基于图像对齐和不确定估计的深度视觉里程计

doi:10.3778/j.issn.1002-8331.2105-0003

摘要/Abstract

摘要： 基于深度学习的视觉里程计方法（deep visual odometry，DVO）通过神经网络直接估计单目图像的深度和相邻图像之间的相机运动，在保证精度的同时大大提高了运行速度。但这是基于灰度不变假设，作为一个很强的假设，灰度不变假设在现实场景中往往难以满足。为此，提出一种基于图像对齐（image alignment，IA）的直接视觉里程计方法AUDVO（aligned U-CNN deep VO），通过不确定性估计网络（uncertainty CNN，U-CNN）引入正则项进行约束，使得估计的结果更具鲁棒性。为了处理大面积纹理缺失区域上因估计不准确带来的空洞，在设计深度估计模块时通过嵌入超分辨率网络进行上采样。在公开的KITTI数据集上的实验证明了AUDVO在深度和相机位姿估计上的有效性。

关键词: 视觉里程计, 深度学习, 不确定性估计网络

Abstract: Deep learning based visual odometry methods can directly estimate the depth of monocular images and camera movement between adjacent images, which achieve high accuracy and improve running speed.

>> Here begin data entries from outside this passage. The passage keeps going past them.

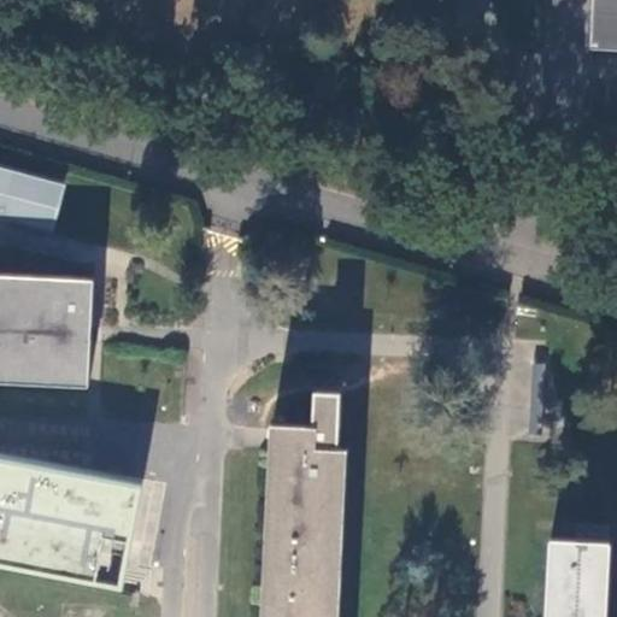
[(616,52),(616,0),(595,0),(593,51),(616,52)]
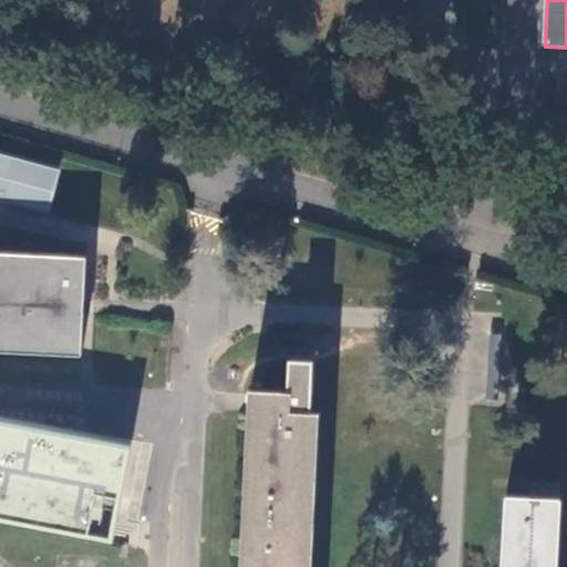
[(66,172),(0,153),(0,199),(54,215),(66,172)]
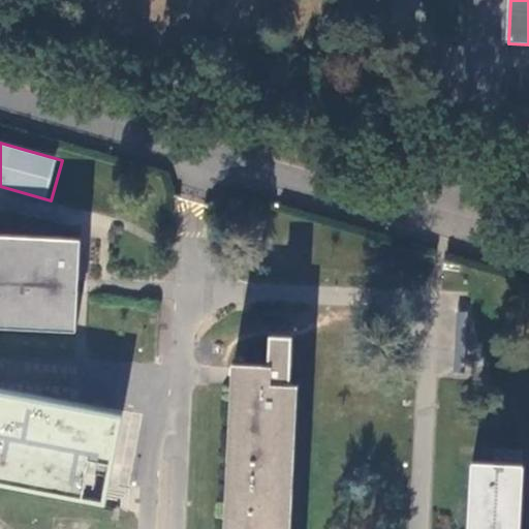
[(0,329),(75,333),(75,331),(78,331),(79,294),(80,282),(81,241),(0,236),(0,329)]
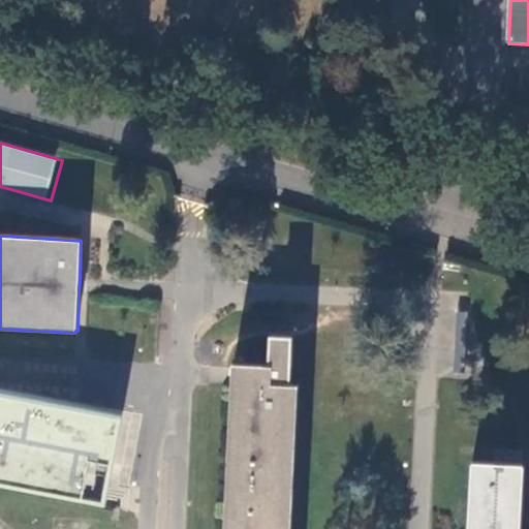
[(270,367),(235,365),(226,528),(291,528),(300,385),(291,385),(292,338),(271,337),(270,367)]
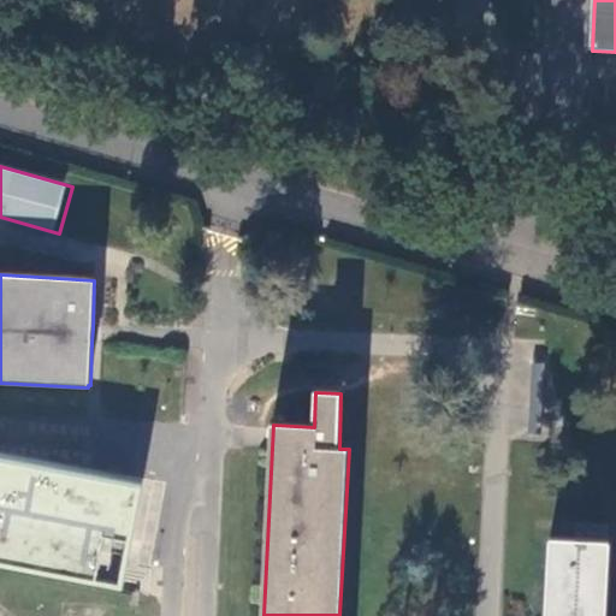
[(0,568),(117,592),(153,600),(164,550),(177,489),(0,452),(0,568)]
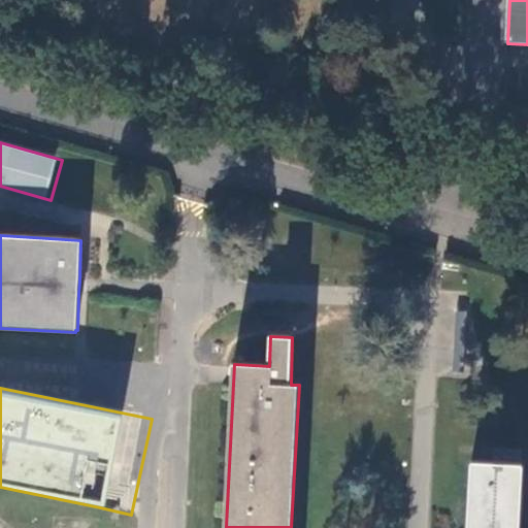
[(519,527),(523,464),(473,464),(469,527),(519,527)]
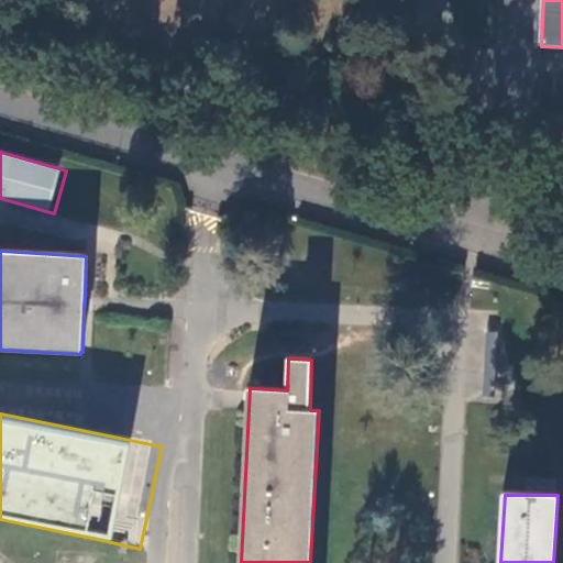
All buildings are outlined.
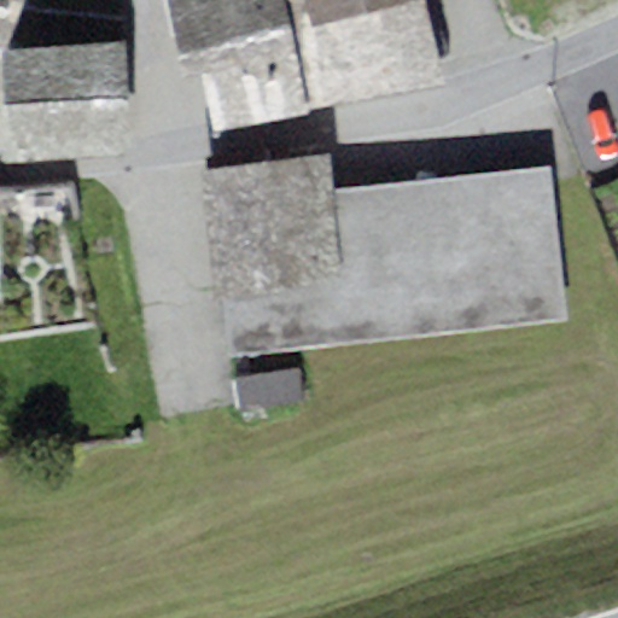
[(22,0),(0,0),(0,48),(1,50),(22,0)]
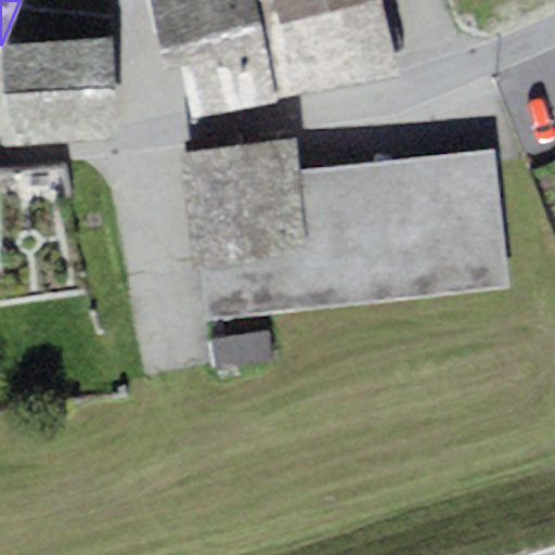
[(147,0),(165,69),(181,65),(193,116),(398,67),(382,0),(147,0)]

However, this is based on a strong assumption of gray scale invariance, which is often not satisfied in real scenes. As a consequence, a self-supervised method for direct visual odometry based on image alignment is proposed, which gets a robust estimation result with the uncertainty regularization terms estimated from the uncertainty estimation network（uncertainty CNN, U-CNN） and it is called AUDVO（aligned U-CNN deep VO）. Meanwhile, a super resolution network is incorporated into the depth estimation module instead of using a simple interpolation operation for upsampling in order to deal with the holes caused by the inaccurate estimation in the large non-texture area. The evaluation results on the public KITTI datasets demonstrate the effectiveness of AUDVO for robust single-view depth estimation and visual odometry.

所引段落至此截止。